Peatixのトップ画面から検索しても表示されない仕様
『美とミソジニー』出版記念オンラインシンポジウムはPeatixを利用して参加申込をする形式をとっていたのだが、Peatixのホーム画面から検索してもイベントが出ない仕様になっていた。なぜだろう。
Peatixサポート曰く
>審査の結果、イベント検索結果への掲載はいたしかねるという判断となりました
>審査基準や内容の詳細についてはお答えすることはできません
とのこと。
【拡散希望】いよいよ明後日です!
— ダリボ@肉球新党犬部🔥 (@Ms_Dalibo) August 25, 2022
「気になっていたけどまだ申し込んでなかった」
「まだ読み終えてないけど(←あなわたw)興味ある」
そんな方もまだ間に合います。Peatixのホーム検索ではなく
↓ 必 ず 下 記 リ ン ク か ら ど う ぞ !
※事情は連ツイで明かします。https://t.co/qClCOUYqjs
上述の事情ですが、なんとPeatixのホームから検索をしても、このイベントは出てこないのです。排除されています。

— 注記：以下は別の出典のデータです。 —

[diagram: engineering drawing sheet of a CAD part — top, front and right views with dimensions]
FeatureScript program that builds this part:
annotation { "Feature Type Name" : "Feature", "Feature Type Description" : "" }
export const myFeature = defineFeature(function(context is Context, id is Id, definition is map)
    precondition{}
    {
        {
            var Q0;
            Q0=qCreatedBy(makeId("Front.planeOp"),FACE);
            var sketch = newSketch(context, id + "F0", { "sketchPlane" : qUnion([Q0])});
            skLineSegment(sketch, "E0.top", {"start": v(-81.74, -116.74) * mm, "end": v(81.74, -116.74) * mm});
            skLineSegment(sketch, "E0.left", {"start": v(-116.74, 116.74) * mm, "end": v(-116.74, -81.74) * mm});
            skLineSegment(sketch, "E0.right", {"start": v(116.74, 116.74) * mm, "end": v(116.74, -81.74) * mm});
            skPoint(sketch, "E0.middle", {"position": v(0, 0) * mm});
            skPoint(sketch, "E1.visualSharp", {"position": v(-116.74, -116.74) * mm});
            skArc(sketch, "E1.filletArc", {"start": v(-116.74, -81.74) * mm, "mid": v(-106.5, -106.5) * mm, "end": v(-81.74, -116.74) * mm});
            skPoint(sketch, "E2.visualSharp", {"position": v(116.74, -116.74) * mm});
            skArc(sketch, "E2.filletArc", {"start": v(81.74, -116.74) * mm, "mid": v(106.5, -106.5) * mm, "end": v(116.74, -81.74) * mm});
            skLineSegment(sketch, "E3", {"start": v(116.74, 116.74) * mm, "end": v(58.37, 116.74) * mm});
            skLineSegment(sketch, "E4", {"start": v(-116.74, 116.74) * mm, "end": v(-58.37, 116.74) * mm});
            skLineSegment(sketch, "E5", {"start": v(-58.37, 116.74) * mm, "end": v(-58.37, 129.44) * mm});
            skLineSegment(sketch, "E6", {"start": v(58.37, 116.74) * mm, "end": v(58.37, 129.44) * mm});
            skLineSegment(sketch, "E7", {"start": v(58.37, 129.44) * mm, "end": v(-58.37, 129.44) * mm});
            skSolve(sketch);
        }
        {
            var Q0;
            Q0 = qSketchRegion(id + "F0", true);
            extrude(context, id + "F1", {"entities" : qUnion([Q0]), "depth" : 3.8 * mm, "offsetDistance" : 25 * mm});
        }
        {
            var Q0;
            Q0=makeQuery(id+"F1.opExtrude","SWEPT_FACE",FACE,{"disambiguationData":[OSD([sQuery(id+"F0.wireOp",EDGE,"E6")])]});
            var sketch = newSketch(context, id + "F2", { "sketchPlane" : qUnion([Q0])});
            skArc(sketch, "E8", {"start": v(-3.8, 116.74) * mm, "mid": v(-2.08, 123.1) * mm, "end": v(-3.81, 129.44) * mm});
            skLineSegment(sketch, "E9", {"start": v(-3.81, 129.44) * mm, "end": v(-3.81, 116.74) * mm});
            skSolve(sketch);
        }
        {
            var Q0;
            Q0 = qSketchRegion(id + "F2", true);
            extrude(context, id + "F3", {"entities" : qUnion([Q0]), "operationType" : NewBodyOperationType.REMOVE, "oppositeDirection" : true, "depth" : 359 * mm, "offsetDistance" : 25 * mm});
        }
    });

— ダリボ@肉球新党犬部🔥 (@Ms_Dalibo) August 25, 2022
Peatixサポート曰く「審査の結果、イベント検索結果への掲載はいたしかねるという判断となりました」そうです。しかも「審査基準や内容の詳細についてはお答えすることはできません」と pic.twitter.com/2XaKWHmoWr
上記のような問題はあったものの、『美とミソジニー』出版記念オンラインシンポジウムは無事に開催され、チケット購入者には8月30日より9月6日24時まで限定でオンデマンド配信が行われた。
以上が『美とミソジニー』の出版・展示・販売に関してわたしが観測した出来事である。
なお、良くも悪くも評判になったせいか出版から2ヶ月で増刷されたそうだ。
【重版出来】好評につき2刷となりました。
— 慶應義塾大学出版会 (@KEIOUP) September 16, 2022
『美とミソジニー 美容行為の政治学』(S. ジェフリーズ著/GCジャパン翻訳グループ訳)
美しくなろうとするのは本当に「個人の選択」なのでしょうか。化粧や整形など、女性に課される美容行為について考察する一冊。https://t.co/MIH67djPZv pic.twitter.com/t7YlVo2tij
わたしは『美とミソジニー』を購入し、読んだうえでこの記事を書いているのだが、ここまで辛辣に該当書籍を批判する人たちの中に、実際に読んだ人がどれくらいいるのかが気になるところだ。
批判者のなかには大学関係者・文筆家・批評家・研究者もいたが、一方的に「差別だ」と断じて批判するのではなく、批判があるならあるで慎重な議論をしてほしいと強く思う。